07:29 , Graeme Evans

Optimism about the UK economy has driven GfK’s long-running consumer confidence Index to its third monthly increase since March.

The overall index score increased three points to minus 14 in June, with the reading on the economic situation over the next 12 months up six points and the major purchase index ahead by three points.

The only downward response came on personal finances in the next 12 months, which declined three points but remains in positive territory overall.

Consumer confidence has recovered significantly since the record low of minus 49 reached in September 2022.

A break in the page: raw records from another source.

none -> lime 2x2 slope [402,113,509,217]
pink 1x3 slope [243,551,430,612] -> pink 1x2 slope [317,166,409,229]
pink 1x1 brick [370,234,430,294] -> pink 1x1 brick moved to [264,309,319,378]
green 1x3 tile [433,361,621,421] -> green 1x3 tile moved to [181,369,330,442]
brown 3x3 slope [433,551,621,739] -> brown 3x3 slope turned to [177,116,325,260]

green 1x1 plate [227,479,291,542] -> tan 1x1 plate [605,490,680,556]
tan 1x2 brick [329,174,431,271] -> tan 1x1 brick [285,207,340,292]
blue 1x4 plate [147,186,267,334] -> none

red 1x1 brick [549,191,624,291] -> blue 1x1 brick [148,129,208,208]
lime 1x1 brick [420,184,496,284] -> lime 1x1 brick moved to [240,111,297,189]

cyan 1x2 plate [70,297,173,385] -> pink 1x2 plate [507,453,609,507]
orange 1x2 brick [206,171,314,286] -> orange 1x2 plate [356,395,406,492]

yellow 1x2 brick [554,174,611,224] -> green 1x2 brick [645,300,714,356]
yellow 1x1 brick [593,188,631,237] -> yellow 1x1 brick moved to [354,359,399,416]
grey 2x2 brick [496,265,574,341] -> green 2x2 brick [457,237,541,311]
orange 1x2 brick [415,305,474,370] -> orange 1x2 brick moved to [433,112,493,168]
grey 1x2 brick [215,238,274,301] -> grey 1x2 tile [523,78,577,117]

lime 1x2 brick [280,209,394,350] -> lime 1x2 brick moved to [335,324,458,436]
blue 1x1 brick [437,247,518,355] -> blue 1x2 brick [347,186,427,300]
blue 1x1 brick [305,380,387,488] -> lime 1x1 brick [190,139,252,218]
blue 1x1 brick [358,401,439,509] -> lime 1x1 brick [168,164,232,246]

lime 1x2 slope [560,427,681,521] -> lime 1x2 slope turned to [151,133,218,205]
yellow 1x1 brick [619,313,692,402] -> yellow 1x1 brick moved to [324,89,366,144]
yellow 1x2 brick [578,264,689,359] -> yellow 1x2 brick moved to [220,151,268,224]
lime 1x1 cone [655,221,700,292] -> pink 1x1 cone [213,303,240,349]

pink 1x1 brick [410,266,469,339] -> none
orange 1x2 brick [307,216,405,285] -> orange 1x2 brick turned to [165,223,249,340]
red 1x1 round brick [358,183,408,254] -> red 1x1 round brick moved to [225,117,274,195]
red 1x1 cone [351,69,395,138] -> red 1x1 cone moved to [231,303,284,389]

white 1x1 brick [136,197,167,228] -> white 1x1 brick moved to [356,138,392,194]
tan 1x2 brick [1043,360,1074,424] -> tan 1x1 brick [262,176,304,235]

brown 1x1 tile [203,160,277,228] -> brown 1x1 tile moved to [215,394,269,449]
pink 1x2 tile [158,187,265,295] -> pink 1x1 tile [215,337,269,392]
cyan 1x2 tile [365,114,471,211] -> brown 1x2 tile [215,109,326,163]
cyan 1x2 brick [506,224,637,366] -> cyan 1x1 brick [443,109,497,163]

GfK client strategy director Joe Staton said: “Consumers like financial certainty, and this has to be the cornerstone if we are to see confidence break out into positive territory."

FTSE 100 seen flat, US tech stocks and Asia markets struggle

07:15 , Graeme Evans

London’s stronger week is set to finish on a flat note after futures trading pointed to an unchanged opening for the FTSE 100 index at 8274.

The progress follows another divergent performance by Wall Street’s main benchmarks after the Dow Jones Industrial Average closed 0.8% higher but the S&P 500 index lost 0.25% and the Nasdaq Composite fell 0.8%.

Tech stocks were out of favour after their strong recent run, leaving Nvidia shares down 3%, Arm Holdings off 8% and Apple 2% lower. Microsoft finished flat to reclaim its position as the world’s most valuable public company.

In Asia, it was a poor session as the Shanghai Composite continued its run of weekly losses with a fall of 0.2% and the Hang Seng index lost 1.4%.

Brent Crude this morning traded at $85.74, representing a rise of 3% this week.

Recap: Yesterday's top headlines

06:51 , Simon Hunt

Good morning from the Standard City desk.

They were the challenger banks of their time. But today the era when supermarkets could be considered potentially serious rivals to the likes of Lloyds, Barclays and NatWest looks to have petered out.

Sainsbury’s yesterday said it was transferring its loan, credit card and retail deposit portfolios to NatWest, while Tesco said in February it was selling its retail banking business to Barclays.

The low key withdrawal from the field of play is in stark contrast to the high hopes and hoopla at launch — both in 1997 — when the grocers reckoned that the strength of their brands would help them make rapid inroads into a sector notorious for dismally low levels of customer satisfaction.

And to be fair, the supermarkets have done reasonably well. Tesco has over five million customer accounts and last year made a £148 million operating profit. Sainsbury’s operations are smaller, but still significant, with around one million customer accounts included in the sale, and profits last year from all financial services of £29 million.

Both brands regularly appear at the top of best-buy tables but have failed to achieve the critical mass needed to be a serious threat to the established “legacy” banks. That historic role is now handed over to the fast-growing digital only players such as Monzo and Starling.

The 27-year experiment in brand stretch was not exactly a failure but does shine a light on just how hard it is to shake up Britain’s unloved retail banking sector.